Le indagini hanno portato alla luce quello che gli inquirenti descrivono come un sistema strutturato: una galassia di 10 società formalmente intestate a soggetti terzi, ma riconducibili di fatto al proposto. In totale sarebbero stati individuati 22 prestanomi, tra familiari e persone compiacenti, utilizzati per schermare attività e patrimoni. Un meccanismo che avrebbe permesso di far circolare beni e investimenti mantenendo un’apparente distanza dal reale dominus del sistema.
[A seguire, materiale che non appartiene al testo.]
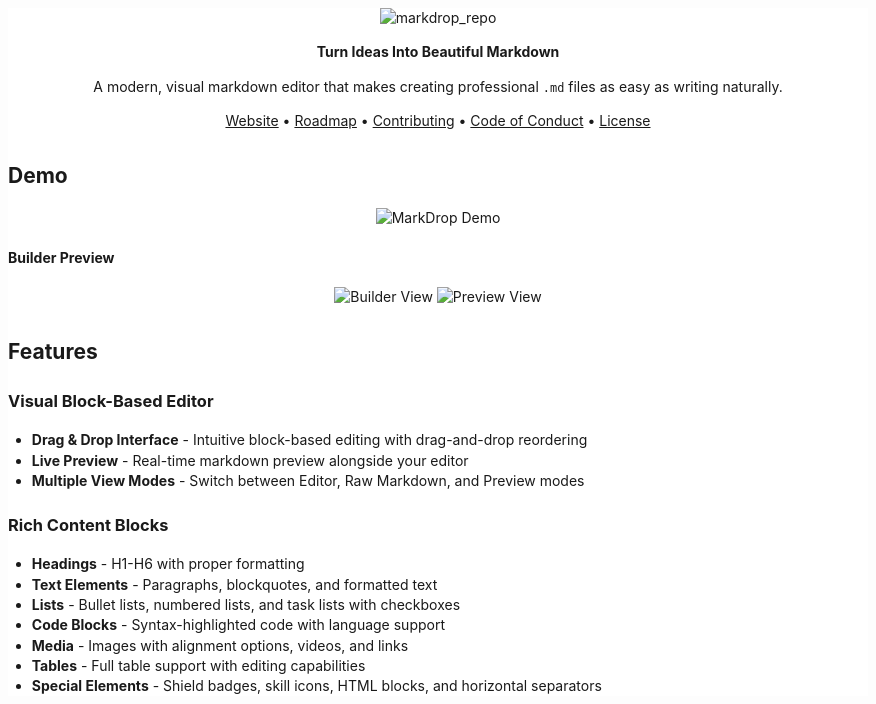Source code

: <p align="center">
  <img width="300" height="177" alt="markdrop_repo" src="https://github.com/user-attachments/assets/c8b043ef-c392-4b4c-bd21-65bcc30b7c77" />
</p>

<p align="center">
  <strong>Turn Ideas Into Beautiful Markdown</strong>
</p>

<p align="center">
  A modern, visual markdown editor that makes creating professional <code>.md</code> files as easy as writing naturally.
</p>

<p align="center">
  <a href="https://markdrop.vercel.app/">Website</a> •
  <a href=".github/ROADMAP.md">Roadmap</a> •
  <a href=".github/CONTRIBUTING.md">Contributing</a> •
  <a href=".github/CODE_OF_CONDUCT.md">Code of Conduct</a> •
  <a href="LICENSE">License</a>
</p>

## Demo

<p align="center">
  <img width="98%" alt="MarkDrop Demo" src="https://github.com/user-attachments/assets/c3056dad-7bd8-4ddb-9274-b12df6fe6119" />
</p>

#### Builder Preview

<p align="center">
  <img width="49%" alt="Builder View" src="https://github.com/user-attachments/assets/930555f8-58a8-4e50-be80-19db9e9e4ab8" />
  <img width="49%" alt="Preview View" src="https://github.com/user-attachments/assets/ccfd8a52-0e73-432b-8934-bfda516ce1d0" />
</p>

## Features

### Visual Block-Based Editor

- **Drag & Drop Interface** - Intuitive block-based editing with drag-and-drop reordering
- **Live Preview** - Real-time markdown preview alongside your editor
- **Multiple View Modes** - Switch between Editor, Raw Markdown, and Preview modes

### Rich Content Blocks

- **Headings** - H1-H6 with proper formatting
- **Text Elements** - Paragraphs, blockquotes, and formatted text
- **Lists** - Bullet lists, numbered lists, and task lists with checkboxes
- **Code Blocks** - Syntax-highlighted code with language support
- **Media** - Images with alignment options, videos, and links
- **Tables** - Full table support with editing capabilities
- **Special Elements** - Shield badges, skill icons, HTML blocks, and horizontal separators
Il sequestro: imprese, immobili e conti

Il provvedimento ha portato al blocco di un patrimonio stimato in oltre 15 milioni di euro, comprendente:

  • 10 società attive in settori come agroalimentare, trasporti e imballaggi
  • 156 immobili distribuiti tra diversi comuni dell’Agrigentino
  • 32 automezzi tra auto e veicoli commerciali
  • 26 rapporti bancari e finanziari

Un mosaico economico che, secondo gli investigatori, non sarebbe stato compatibile con le entrate dichiarate.

Il nodo della sproporzione economica

L’analisi patrimoniale avrebbe evidenziato una forte distanza tra investimenti e redditi leciti, elemento centrale che ha portato al sequestro preventivo disposto dall’autorità giudiziaria su richiesta della Procura della Repubblica di Palermo.

L’obiettivo: colpire i patrimoni illeciti

L’operazione si inserisce nel più ampio lavoro della Guardia di Finanza volto a contrastare l’accumulo di ricchezze di origine illecita e le infiltrazioni nell’economia legale.